▼▼▼

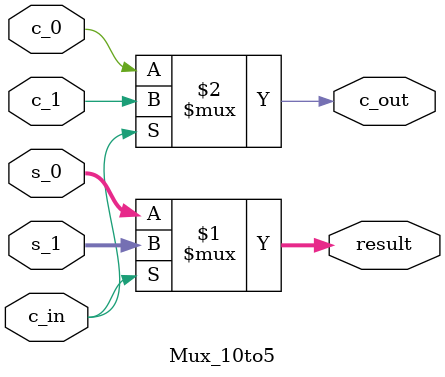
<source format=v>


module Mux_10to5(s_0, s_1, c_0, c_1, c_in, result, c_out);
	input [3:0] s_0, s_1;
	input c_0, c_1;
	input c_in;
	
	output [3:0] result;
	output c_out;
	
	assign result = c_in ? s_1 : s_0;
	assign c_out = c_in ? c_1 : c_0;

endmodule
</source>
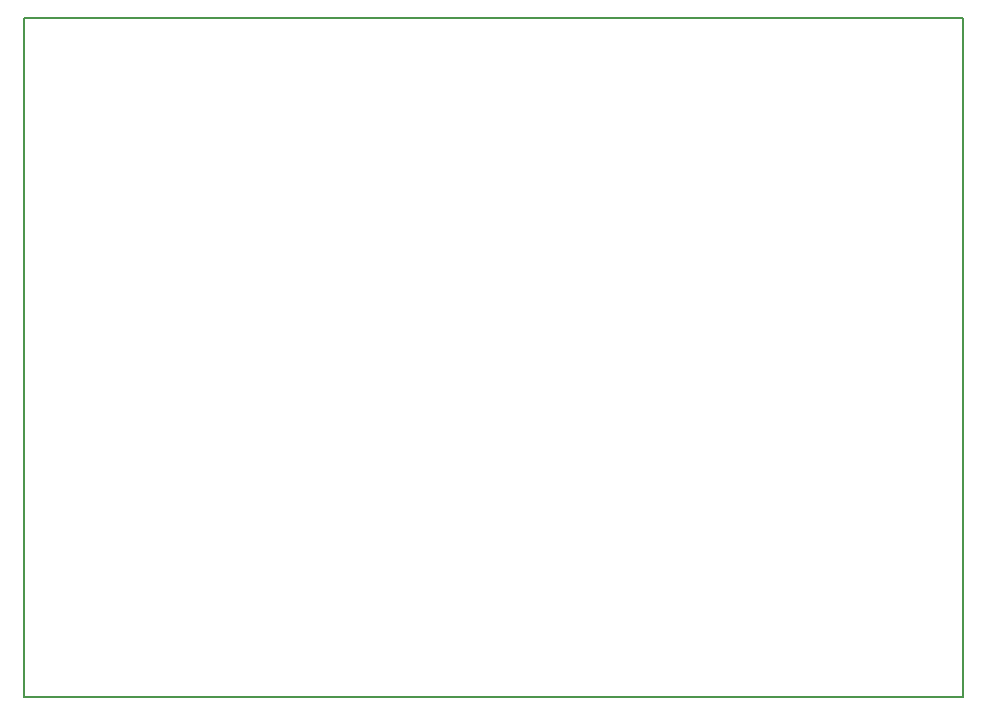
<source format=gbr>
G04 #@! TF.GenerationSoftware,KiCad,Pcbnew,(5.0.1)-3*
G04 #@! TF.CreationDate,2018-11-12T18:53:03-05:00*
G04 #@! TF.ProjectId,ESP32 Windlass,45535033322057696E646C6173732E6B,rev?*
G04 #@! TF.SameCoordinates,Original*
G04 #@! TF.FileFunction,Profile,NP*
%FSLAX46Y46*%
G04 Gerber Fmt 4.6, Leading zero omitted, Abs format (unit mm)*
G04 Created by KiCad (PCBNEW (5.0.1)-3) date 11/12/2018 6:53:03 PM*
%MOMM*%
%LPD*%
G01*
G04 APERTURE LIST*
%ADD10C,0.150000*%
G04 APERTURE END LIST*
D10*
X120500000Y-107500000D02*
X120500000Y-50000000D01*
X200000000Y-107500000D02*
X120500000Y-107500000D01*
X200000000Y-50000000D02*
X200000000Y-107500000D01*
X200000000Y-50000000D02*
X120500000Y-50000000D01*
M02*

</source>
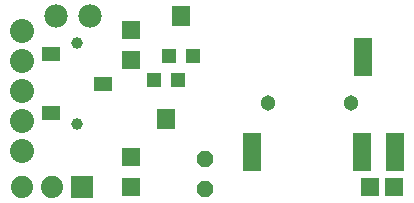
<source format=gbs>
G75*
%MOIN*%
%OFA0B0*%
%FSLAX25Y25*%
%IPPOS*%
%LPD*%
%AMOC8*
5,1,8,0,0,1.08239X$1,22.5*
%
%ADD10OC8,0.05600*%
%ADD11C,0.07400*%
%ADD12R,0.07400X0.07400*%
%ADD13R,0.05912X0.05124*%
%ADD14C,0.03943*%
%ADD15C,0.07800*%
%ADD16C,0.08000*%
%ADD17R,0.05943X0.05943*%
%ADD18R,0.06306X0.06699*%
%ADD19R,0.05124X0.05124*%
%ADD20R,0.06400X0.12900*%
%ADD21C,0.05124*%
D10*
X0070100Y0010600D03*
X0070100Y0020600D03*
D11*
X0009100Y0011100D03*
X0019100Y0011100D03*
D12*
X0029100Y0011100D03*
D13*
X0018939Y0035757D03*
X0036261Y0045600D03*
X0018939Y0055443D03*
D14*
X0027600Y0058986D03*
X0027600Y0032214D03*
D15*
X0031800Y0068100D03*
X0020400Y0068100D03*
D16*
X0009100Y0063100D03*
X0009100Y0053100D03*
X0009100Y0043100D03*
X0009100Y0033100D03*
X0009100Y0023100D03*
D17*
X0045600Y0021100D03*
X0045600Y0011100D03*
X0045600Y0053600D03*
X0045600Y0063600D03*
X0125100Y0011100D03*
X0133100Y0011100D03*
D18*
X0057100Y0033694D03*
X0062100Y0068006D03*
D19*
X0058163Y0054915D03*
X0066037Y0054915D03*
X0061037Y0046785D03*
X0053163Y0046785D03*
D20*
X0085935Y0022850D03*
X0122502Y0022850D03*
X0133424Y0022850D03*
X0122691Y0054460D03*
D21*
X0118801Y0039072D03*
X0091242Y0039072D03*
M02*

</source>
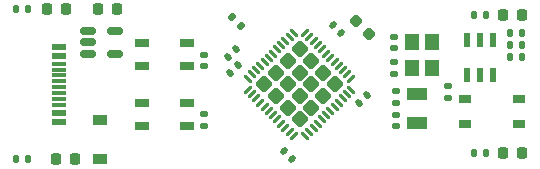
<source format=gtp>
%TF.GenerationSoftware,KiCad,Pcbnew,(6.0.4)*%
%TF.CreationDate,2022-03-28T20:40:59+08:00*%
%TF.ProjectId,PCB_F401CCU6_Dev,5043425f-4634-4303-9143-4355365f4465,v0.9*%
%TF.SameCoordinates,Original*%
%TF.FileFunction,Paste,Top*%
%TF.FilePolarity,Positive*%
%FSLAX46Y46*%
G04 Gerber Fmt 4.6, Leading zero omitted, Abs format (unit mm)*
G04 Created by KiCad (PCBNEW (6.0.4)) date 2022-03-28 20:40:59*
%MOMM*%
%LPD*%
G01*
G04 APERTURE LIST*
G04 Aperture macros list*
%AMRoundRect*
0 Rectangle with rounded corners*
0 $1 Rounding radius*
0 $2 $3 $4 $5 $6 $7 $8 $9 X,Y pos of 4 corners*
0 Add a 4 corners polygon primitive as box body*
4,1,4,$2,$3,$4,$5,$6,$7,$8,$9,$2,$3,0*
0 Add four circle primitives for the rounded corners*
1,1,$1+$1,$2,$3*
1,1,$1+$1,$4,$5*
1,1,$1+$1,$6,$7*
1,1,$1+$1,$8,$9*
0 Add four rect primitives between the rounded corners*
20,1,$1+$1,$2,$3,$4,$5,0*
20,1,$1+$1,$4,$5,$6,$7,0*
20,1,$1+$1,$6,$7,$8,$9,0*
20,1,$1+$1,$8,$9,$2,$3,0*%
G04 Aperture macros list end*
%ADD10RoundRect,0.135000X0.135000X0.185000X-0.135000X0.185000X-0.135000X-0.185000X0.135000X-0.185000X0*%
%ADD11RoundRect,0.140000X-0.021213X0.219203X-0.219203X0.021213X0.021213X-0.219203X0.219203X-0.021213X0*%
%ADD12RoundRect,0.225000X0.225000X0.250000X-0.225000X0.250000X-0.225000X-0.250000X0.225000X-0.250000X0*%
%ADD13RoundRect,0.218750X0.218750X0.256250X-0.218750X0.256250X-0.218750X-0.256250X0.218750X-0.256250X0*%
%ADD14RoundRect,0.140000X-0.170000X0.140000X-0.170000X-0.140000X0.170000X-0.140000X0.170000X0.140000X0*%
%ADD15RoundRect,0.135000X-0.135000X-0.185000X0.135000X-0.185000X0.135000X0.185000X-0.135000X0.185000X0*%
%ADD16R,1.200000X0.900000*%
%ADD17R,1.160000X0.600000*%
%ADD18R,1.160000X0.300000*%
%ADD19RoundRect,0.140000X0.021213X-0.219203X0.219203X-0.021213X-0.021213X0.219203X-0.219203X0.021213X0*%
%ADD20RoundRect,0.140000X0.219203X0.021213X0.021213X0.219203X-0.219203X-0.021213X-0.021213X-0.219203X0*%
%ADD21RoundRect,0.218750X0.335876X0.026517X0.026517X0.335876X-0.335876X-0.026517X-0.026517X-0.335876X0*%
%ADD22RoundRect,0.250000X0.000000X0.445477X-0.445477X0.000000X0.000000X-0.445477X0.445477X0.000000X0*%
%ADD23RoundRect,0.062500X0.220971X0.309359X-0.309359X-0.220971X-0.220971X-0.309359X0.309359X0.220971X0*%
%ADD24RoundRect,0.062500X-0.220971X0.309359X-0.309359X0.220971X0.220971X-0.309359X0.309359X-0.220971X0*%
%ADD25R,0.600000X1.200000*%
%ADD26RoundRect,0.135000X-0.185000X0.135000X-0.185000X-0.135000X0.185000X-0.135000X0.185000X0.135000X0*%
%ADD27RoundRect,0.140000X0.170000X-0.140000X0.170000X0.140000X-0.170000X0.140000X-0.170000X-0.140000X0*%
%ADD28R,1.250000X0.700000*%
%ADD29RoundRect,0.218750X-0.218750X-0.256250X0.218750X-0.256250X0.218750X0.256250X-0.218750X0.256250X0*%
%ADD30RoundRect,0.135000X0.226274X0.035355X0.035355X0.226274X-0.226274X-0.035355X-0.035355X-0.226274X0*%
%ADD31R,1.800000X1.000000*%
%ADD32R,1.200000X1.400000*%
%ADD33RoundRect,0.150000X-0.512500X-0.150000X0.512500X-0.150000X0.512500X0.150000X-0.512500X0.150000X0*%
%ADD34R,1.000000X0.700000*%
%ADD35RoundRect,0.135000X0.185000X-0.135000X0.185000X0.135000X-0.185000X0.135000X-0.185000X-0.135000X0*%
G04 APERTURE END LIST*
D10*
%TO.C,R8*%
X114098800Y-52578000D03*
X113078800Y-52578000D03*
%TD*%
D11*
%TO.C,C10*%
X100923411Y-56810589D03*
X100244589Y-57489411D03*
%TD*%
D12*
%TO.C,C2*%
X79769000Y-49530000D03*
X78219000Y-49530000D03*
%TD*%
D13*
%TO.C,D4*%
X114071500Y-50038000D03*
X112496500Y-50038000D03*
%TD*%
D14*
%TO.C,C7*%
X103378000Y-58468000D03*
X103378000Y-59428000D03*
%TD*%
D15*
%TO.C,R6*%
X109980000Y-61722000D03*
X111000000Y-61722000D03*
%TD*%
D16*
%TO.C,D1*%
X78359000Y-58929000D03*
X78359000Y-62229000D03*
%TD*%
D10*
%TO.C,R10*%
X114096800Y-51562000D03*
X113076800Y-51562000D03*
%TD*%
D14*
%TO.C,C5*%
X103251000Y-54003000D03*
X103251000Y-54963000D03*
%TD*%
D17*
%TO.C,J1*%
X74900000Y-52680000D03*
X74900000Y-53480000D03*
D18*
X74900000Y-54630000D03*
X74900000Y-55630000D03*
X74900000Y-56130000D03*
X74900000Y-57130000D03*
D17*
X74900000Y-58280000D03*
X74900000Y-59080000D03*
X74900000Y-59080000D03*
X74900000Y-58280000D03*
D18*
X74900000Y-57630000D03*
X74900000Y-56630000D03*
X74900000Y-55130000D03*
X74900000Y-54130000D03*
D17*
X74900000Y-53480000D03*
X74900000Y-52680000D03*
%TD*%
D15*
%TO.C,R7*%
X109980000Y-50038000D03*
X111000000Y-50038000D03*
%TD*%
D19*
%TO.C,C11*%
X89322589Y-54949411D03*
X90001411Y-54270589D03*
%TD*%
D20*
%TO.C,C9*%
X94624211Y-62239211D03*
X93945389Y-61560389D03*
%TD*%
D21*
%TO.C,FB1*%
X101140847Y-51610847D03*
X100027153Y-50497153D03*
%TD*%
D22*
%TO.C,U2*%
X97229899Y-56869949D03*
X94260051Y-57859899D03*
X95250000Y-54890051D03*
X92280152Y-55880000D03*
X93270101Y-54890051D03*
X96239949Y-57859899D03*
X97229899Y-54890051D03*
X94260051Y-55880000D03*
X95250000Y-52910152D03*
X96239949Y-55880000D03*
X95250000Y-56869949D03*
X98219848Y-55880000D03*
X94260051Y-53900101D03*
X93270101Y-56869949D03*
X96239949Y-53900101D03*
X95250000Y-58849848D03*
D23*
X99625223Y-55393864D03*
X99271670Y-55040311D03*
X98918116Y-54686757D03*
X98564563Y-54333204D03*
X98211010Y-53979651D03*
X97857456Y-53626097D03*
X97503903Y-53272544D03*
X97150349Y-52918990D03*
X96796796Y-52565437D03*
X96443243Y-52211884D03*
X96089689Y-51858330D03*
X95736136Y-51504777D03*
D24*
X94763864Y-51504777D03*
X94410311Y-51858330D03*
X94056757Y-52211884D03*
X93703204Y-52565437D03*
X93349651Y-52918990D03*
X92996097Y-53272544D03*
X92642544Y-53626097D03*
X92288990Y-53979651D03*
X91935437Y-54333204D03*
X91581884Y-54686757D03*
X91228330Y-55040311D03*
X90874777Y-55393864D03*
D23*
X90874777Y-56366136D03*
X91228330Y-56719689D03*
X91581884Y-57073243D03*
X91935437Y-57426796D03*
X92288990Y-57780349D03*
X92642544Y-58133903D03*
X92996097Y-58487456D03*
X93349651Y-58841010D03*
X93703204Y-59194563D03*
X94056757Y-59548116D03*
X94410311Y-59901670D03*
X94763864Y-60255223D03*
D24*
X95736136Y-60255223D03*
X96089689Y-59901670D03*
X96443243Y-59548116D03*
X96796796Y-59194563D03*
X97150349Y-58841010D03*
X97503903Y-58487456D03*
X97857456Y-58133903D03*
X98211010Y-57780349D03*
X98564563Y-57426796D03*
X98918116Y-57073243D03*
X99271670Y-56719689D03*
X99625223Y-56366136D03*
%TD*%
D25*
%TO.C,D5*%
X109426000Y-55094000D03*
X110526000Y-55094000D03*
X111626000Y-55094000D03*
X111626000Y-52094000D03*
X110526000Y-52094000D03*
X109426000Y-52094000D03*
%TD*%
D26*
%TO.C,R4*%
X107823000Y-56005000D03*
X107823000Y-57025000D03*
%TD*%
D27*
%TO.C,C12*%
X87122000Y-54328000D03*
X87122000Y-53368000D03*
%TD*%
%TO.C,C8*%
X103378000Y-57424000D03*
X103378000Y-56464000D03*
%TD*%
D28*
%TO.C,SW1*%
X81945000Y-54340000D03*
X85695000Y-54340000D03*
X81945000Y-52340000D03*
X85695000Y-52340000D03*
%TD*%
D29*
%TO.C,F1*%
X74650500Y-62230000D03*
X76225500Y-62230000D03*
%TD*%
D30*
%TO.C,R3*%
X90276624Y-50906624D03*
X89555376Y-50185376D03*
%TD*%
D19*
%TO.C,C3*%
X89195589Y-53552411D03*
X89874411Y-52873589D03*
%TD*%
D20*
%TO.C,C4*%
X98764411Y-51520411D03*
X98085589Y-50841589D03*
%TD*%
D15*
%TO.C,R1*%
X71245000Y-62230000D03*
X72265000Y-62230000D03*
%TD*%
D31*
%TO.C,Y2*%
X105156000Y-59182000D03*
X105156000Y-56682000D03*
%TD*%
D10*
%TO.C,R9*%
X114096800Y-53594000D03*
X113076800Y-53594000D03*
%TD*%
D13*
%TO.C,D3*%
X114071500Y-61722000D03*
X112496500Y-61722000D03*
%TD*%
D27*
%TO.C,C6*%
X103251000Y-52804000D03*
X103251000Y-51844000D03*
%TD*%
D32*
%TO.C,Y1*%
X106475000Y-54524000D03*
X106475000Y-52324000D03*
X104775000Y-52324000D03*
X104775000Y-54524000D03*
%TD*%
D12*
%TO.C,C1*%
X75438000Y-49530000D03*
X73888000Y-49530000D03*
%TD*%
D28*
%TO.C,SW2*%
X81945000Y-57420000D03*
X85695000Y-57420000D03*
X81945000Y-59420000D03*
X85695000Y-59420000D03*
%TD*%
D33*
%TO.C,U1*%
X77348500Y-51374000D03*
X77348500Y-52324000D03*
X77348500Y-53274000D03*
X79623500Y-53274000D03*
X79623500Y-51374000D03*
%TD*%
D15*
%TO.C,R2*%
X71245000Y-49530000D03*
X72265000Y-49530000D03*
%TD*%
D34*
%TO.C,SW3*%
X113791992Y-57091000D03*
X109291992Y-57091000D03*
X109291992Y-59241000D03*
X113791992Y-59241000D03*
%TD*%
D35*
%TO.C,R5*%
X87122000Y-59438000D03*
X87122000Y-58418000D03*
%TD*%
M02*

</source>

▲▲▲

## EXERCISE
Each line from the first line of the material above through the line containing "<source format=gbr>" is to be reproduced exactly, with both ends kept and pictures left out.

## YOUR RESPONSE
<source format=v>


module Mux_10to5(s_0, s_1, c_0, c_1, c_in, result, c_out);
	input [3:0] s_0, s_1;
	input c_0, c_1;
	input c_in;
	
	output [3:0] result;
	output c_out;
	
	assign result = c_in ? s_1 : s_0;
	assign c_out = c_in ? c_1 : c_0;

endmodule
</source>
<source format=gbr>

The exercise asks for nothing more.